What is expected: A word-for-word copy of the listing is required, and it must contain no pictures.
--- Information Enclosed Below ---
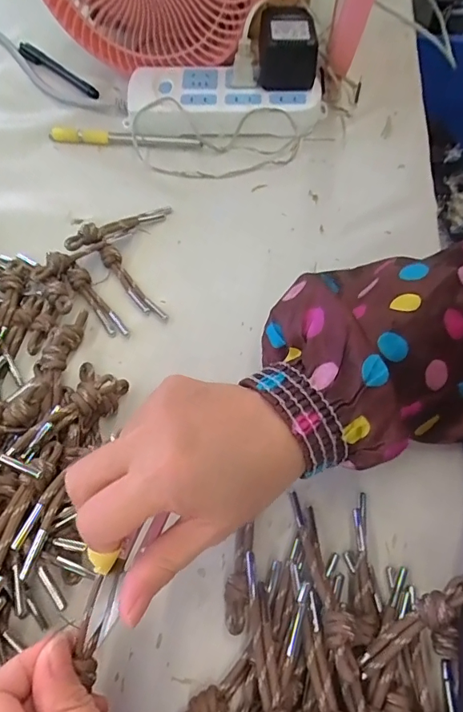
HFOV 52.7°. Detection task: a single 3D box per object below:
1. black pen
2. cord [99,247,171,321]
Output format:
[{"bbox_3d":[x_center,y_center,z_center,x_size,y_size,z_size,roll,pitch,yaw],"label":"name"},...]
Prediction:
[{"bbox_3d":[-0.192,-0.311,0.512,0.016,0.012,0.145,-39,66,-20],"label":"black pen"},{"bbox_3d":[-0.078,-0.056,0.362,0.015,0.013,0.081,-32,64,-16],"label":"cord"}]

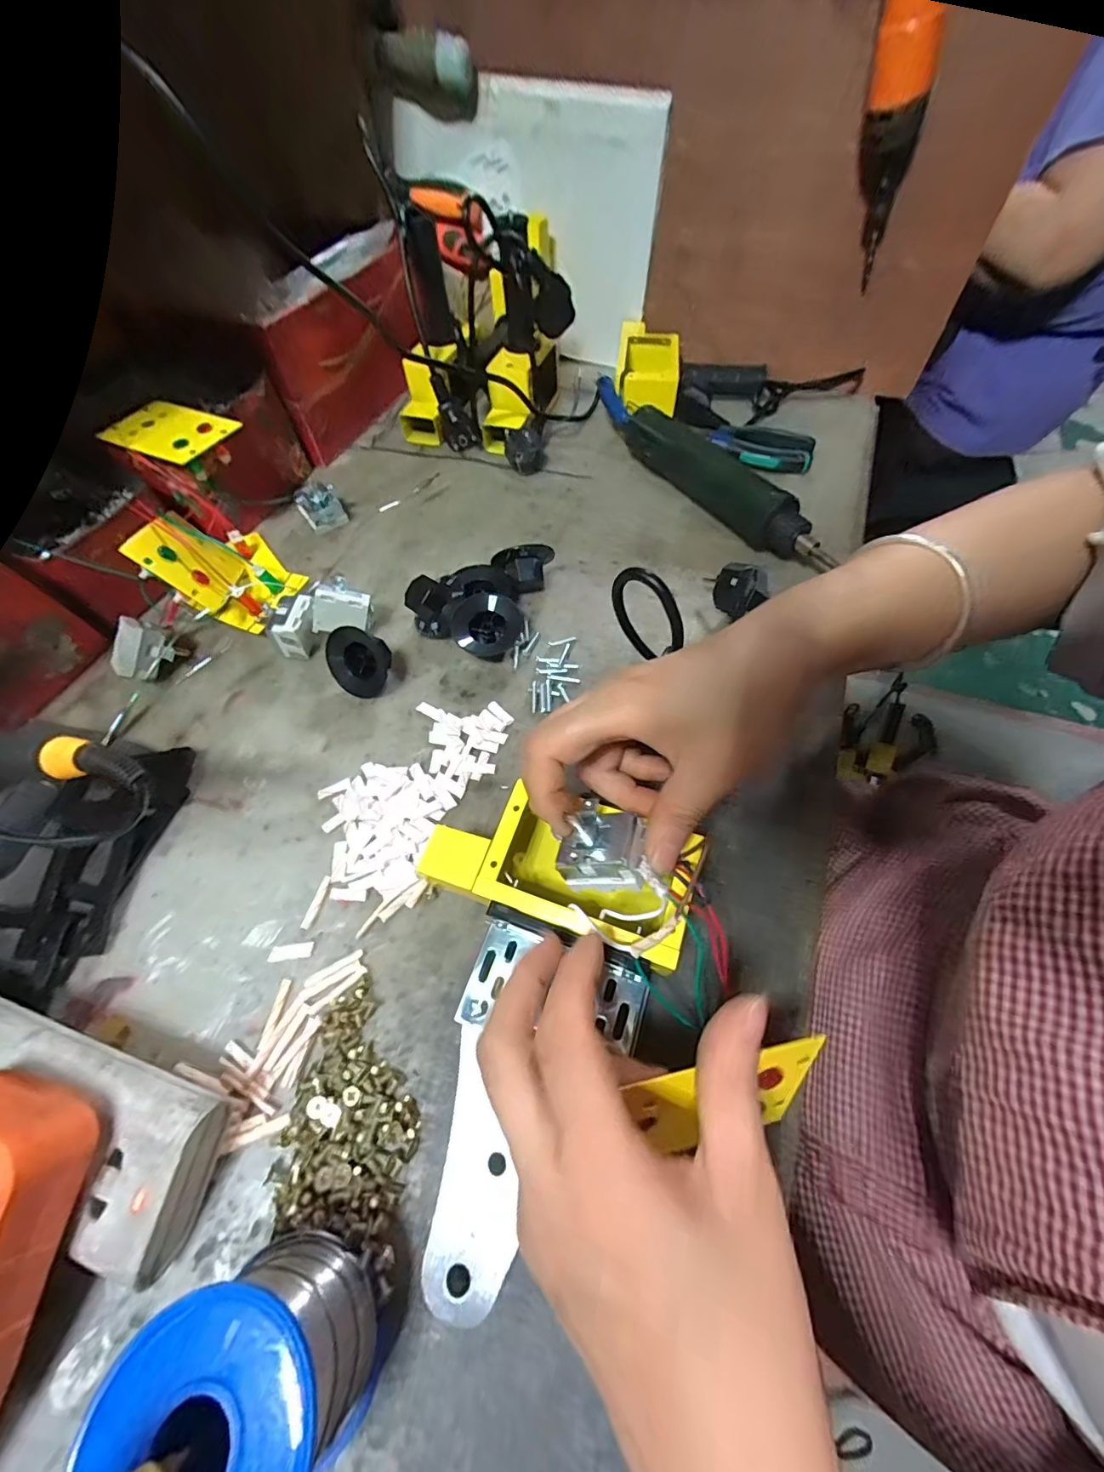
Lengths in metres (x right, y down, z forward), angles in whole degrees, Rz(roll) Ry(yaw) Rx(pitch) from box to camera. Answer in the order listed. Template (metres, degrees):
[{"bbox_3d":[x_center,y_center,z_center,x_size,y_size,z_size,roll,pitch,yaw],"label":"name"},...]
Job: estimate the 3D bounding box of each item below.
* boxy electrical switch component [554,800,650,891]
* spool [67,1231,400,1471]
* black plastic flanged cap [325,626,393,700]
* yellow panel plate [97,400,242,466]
[{"bbox_3d":[0.024,0.049,0.229,0.035,0.021,0.037,12,59,10],"label":"boxy electrical switch component"},{"bbox_3d":[-0.095,0.209,0.162,0.062,0.068,0.056,25,62,17],"label":"spool"},{"bbox_3d":[-0.133,-0.052,0.350,0.042,0.047,0.018,12,21,3],"label":"black plastic flanged cap"},{"bbox_3d":[-0.290,-0.231,0.386,0.087,0.008,0.060,23,62,16],"label":"yellow panel plate"}]

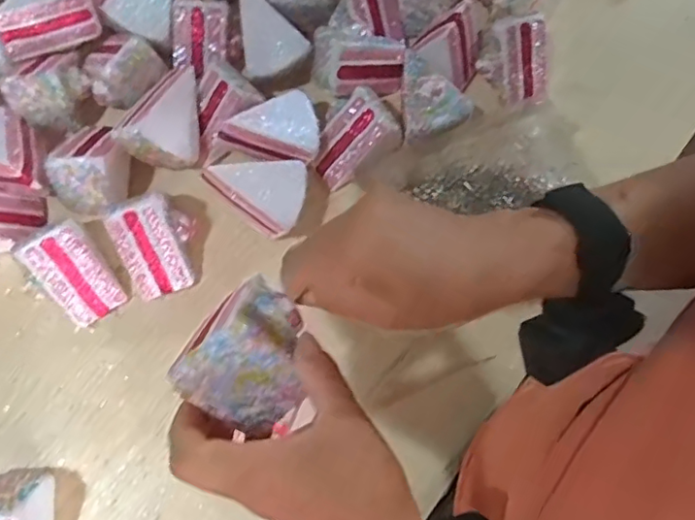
--- End of Enclosed Information ---
Answer to this problem:
HFOV 52.7°. Detection task: a single 3D box per object below:
1. black pen
2. cord [99,247,171,321]
Output format:
[{"bbox_3d":[x_center,y_center,z_center,x_size,y_size,z_size,roll,pitch,yaw],"label":"name"},...]
Prediction:
[{"bbox_3d":[-0.192,-0.311,0.512,0.016,0.012,0.145,-39,66,-20],"label":"black pen"},{"bbox_3d":[-0.078,-0.056,0.362,0.015,0.013,0.081,-32,64,-16],"label":"cord"}]

Lengths in metres (x right, y down, z forward), angles in whole degrees, Rz(roll) Ry(yaw) Rx(pitch) from box to camera. Answer in the order listed. Template (metres, degrees):
[{"bbox_3d":[x_center,y_center,z_center,x_size,y_size,z_size,roll,pitch,yaw],"label":"name"},...]
Job: estimate the 3D bounding box of each item below.
* boxy electrical switch component [554,800,650,891]
* spool [67,1231,400,1471]
* black plastic flanged cap [325,626,393,700]
* yellow panel plate [97,400,242,466]
[{"bbox_3d":[0.024,0.049,0.229,0.035,0.021,0.037,12,59,10],"label":"boxy electrical switch component"},{"bbox_3d":[-0.095,0.209,0.162,0.062,0.068,0.056,25,62,17],"label":"spool"},{"bbox_3d":[-0.133,-0.052,0.350,0.042,0.047,0.018,12,21,3],"label":"black plastic flanged cap"},{"bbox_3d":[-0.290,-0.231,0.386,0.087,0.008,0.060,23,62,16],"label":"yellow panel plate"}]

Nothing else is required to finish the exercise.